MCMCChainsStorage.jl: Storing Your Chains on Disk
The MCMCChainsStorage.jl
package provides options for storing your
MCMCChains.jl
chains on disk without using serialization. Serialization is
not suitable for long-term storage; or for sharing your chains to colleagues
with different operating systems, Julia versions, or even without Julia.
MCMCChainsStorage.jl
solves these problems.
Currently only storage in HDF5 file formats is supported, but other storage options may be added in the future.
Installation
MCMCChainsStorage.jl
is in the general Julia registry. That means all you
need to do to install it is to start Julia, activate your desired
environment, enter the package management context (type ]
), and issue the
command
pkg> add MCMCChainsStorage
Dependencies
The MCMCChainsStorage
package depends on the MCMCChains
and the HDF5
packages. If you do not have these packages installed on your system,
installing MCMCChainsStorage
will install them automatically.
Usage
The packages provides methods for Base.read
and Base.write
that read an
MCMCChains object from or write it to HDF5 storage:
using HDF5
using MCMCChains
using MCMCChainsStorage
# Construct a chain and write it out...
chain = Chains(randn(500, 2, 4), [:a, :b])
h5open("an_hdf5_file.h5", "w") do f
write(f, chain)
end
# ...and we can get it back
chain = h5open("an_hdf5_file.h5", "r") do f
read(f, Chains)
end
Reading and writing preserves the sections of the chain, so if you have metadata stored in, for example, the "internals" section, it will be written out and read back properly.
It is also possible to write a chain to a group in a larger HDF5 file:
h5open("another_hdf5_file.h5", "w") do f
g = create_group(f, "a_chain")
write(g, chain)
end
chain = h5open("another_hdf5_file.h5", "r") do f
read(f["a_chain"], Chains)
end
Chain Manipulation
The package provides one additional utility function: if your model returns a named tuple of generated quantities, then you can call
model = ... # Construct a Turing model
trace = Turing.sample(model, ...) # Construct a chain, of shape `(nsamp, nparams, nchain)`
full_trace = append_generated_quantities(trace, Turing.generated_quantities(model, trace))
to obtain an MCMCChains
object that incorporates both the original samples
and the generated quantities.
Details and Storage Format
The chain is stored with one group for each section (parameters
, internals
,
etc). Each "name" within the section is stored as a separate HDF5 data set, so
arrays in the chain will be placed in data sets named "x[1]", "x[2]", etc.
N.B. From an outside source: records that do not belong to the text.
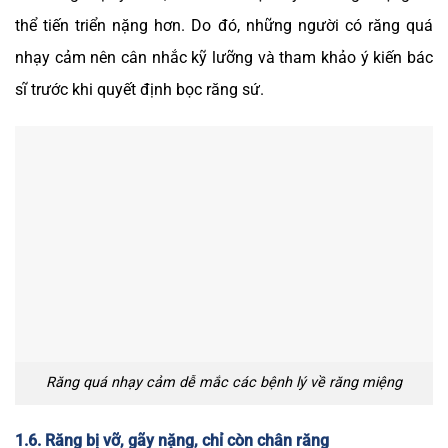
thể tiến triển nặng hơn. Do đó, những người có răng quá
nhạy cảm nên cân nhắc kỹ lưỡng và tham khảo ý kiến bác
sĩ trước khi quyết định bọc răng sứ.
Răng quá nhạy cảm dễ mắc các bệnh lý về răng miệng
1.6. Răng bị vỡ, gãy nặng, chỉ còn chân răng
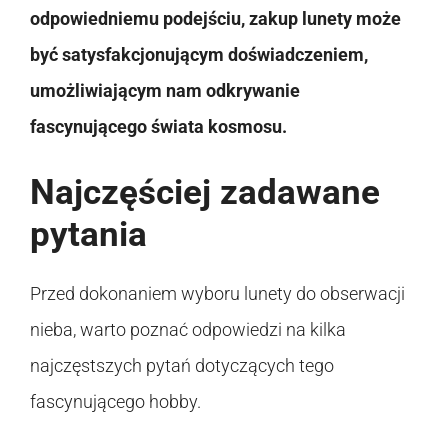
odpowiedniemu podejściu, zakup lunety może
być satysfakcjonującym doświadczeniem,
umożliwiającym nam odkrywanie
fascynującego świata kosmosu.
Najczęściej zadawane
pytania
Przed dokonaniem wyboru lunety do obserwacji
nieba, warto poznać odpowiedzi na kilka
najczęstszych pytań dotyczących tego
fascynującego hobby.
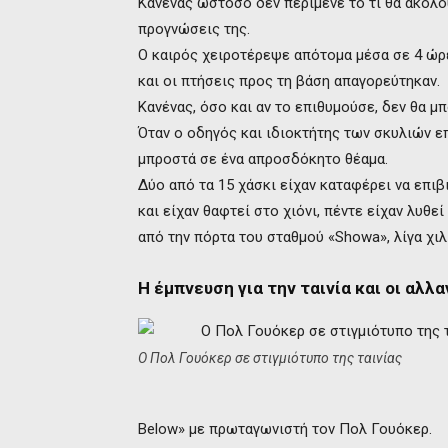
Κανένας ωστόσο δεν περίμενε το τι θα ακολ
προγνώσεις της.
Ο καιρός χειροτέρεψε απότομα μέσα σε 4 ώρε
και οι πτήσεις προς τη βάση απαγορεύτηκαν.
Κανένας, όσο και αν το επιθυμούσε, δεν θα μπ
Όταν ο οδηγός και ιδιοκτήτης των σκυλιών ε
μπροστά σε ένα απροσδόκητο θέαμα.
Δύο από τα 15 χάσκι είχαν καταφέρει να επιβ
και είχαν θαφτεί στο χιόνι, πέντε είχαν λυθ
από την πόρτα του σταθμού «Showa», λίγα χι
Η έμπνευση για την ταινία και οι αλλ
Ο Πολ Γουόκερ σε στιγμιότυπο της ταινίας
Below» με πρωταγωνιστή τον Πολ Γουόκερ.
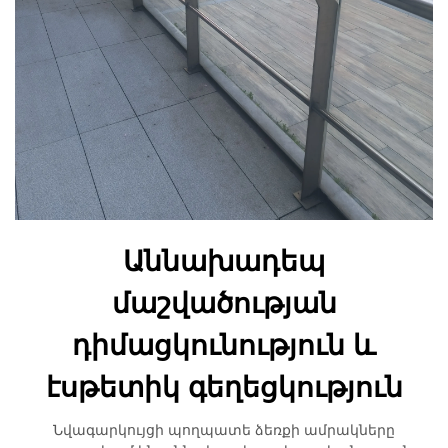
Աննախադեպ
մաշվածության
դիմացկունություն և
էսթետիկ գեղեցկություն
Նվագարկույցի պողպատե ձեռքի ամրակները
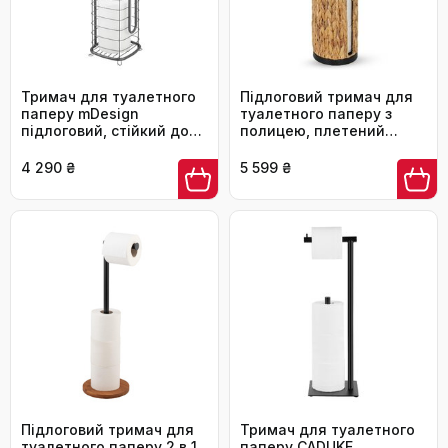
Тримач для туалетного
Підлоговий тримач для
паперу mDesign
туалетного паперу з
підлоговий, стійкий до
полицею, плетений
іржі, на 4 рулони, темно-
органайзер з водної
сірий
гіацинта в стилі Бохо (на
4 290 ₴
5 599 ₴
4 рулони), підставка для
ванної кімнати
Підлоговий тримач для
Тримач для туалетного
туалетного паперу 2 в 1
паперу CADUKE,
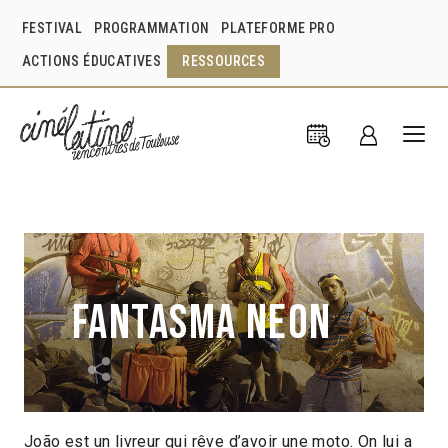
FESTIVAL
PROGRAMMATION
PLATEFORME PRO
ACTIONS ÉDUCATIVES
RESSOURCES
Fantasma Neon
João est un livreur qui rêve d’avoir une moto. On lui a
Leonardo Martinelli
Brésil
2021
21min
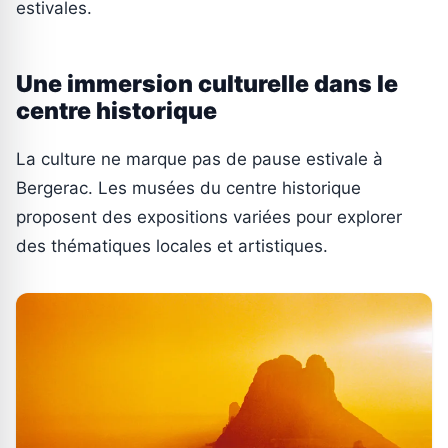
estivales.
Une immersion culturelle dans le
centre historique
La culture ne marque pas de pause estivale à
Bergerac. Les musées du centre historique
proposent des expositions variées pour explorer
des thématiques locales et artistiques.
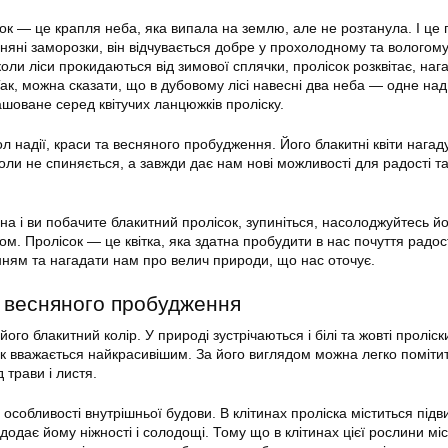
сок — це крапля неба, яка випала на землю, але не розтанула. І це 
сняні заморозки, він відчувається добре у прохолодному та вологом
коли ліси прокидаються від зимової сплячки, пролісок розквітає, на
Так, можна сказати, що в дубовому лісі навесні два неба — одне на
ашоване серед квітучих ланцюжків проліску.
л надії, краси та весняного пробудження. Його блакитні квіти нагад
оли не спиняється, а завжди дає нам нові можливості для радості т
на і ви побачите блакитний пролісок, зупиніться, насолоджуйтесь й
м. Пролісок — це квітка, яка здатна пробудити в нас почуття радост
ням та нагадати нам про велич природи, що нас оточує.
а весняного пробудження
ого блакитний колір. У природі зустрічаються і білі та жовті проліск
к вважається найкрасивішим. За його виглядом можна легко помітит
 трави і листя.
ї особливості внутрішньої будови. В клітинах проліска міститься під
додає йому ніжності і солодощі. Тому що в клітинах цієї рослини мі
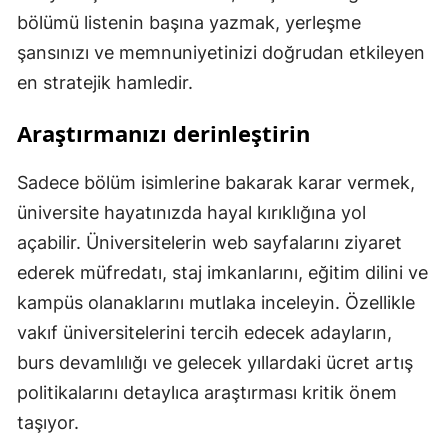
bölümü listenin başına yazmak, yerleşme
şansınızı ve memnuniyetinizi doğrudan etkileyen
en stratejik hamledir.
Araştırmanızı derinleştirin
Sadece bölüm isimlerine bakarak karar vermek,
üniversite hayatınızda hayal kırıklığına yol
açabilir. Üniversitelerin web sayfalarını ziyaret
ederek müfredatı, staj imkanlarını, eğitim dilini ve
kampüs olanaklarını mutlaka inceleyin. Özellikle
vakıf üniversitelerini tercih edecek adayların,
burs devamlılığı ve gelecek yıllardaki ücret artış
politikalarını detaylıca araştırması kritik önem
taşıyor.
Compression is enabled by default; currently there is no way to change this
default, but why would you want to? An advantage of this format is that generic
tools like h5ls
will produce a reasonable description of the chain; and it is
straightforward to reconstruct the chain without too much code in any language
that can interface with the HDF5 storage format.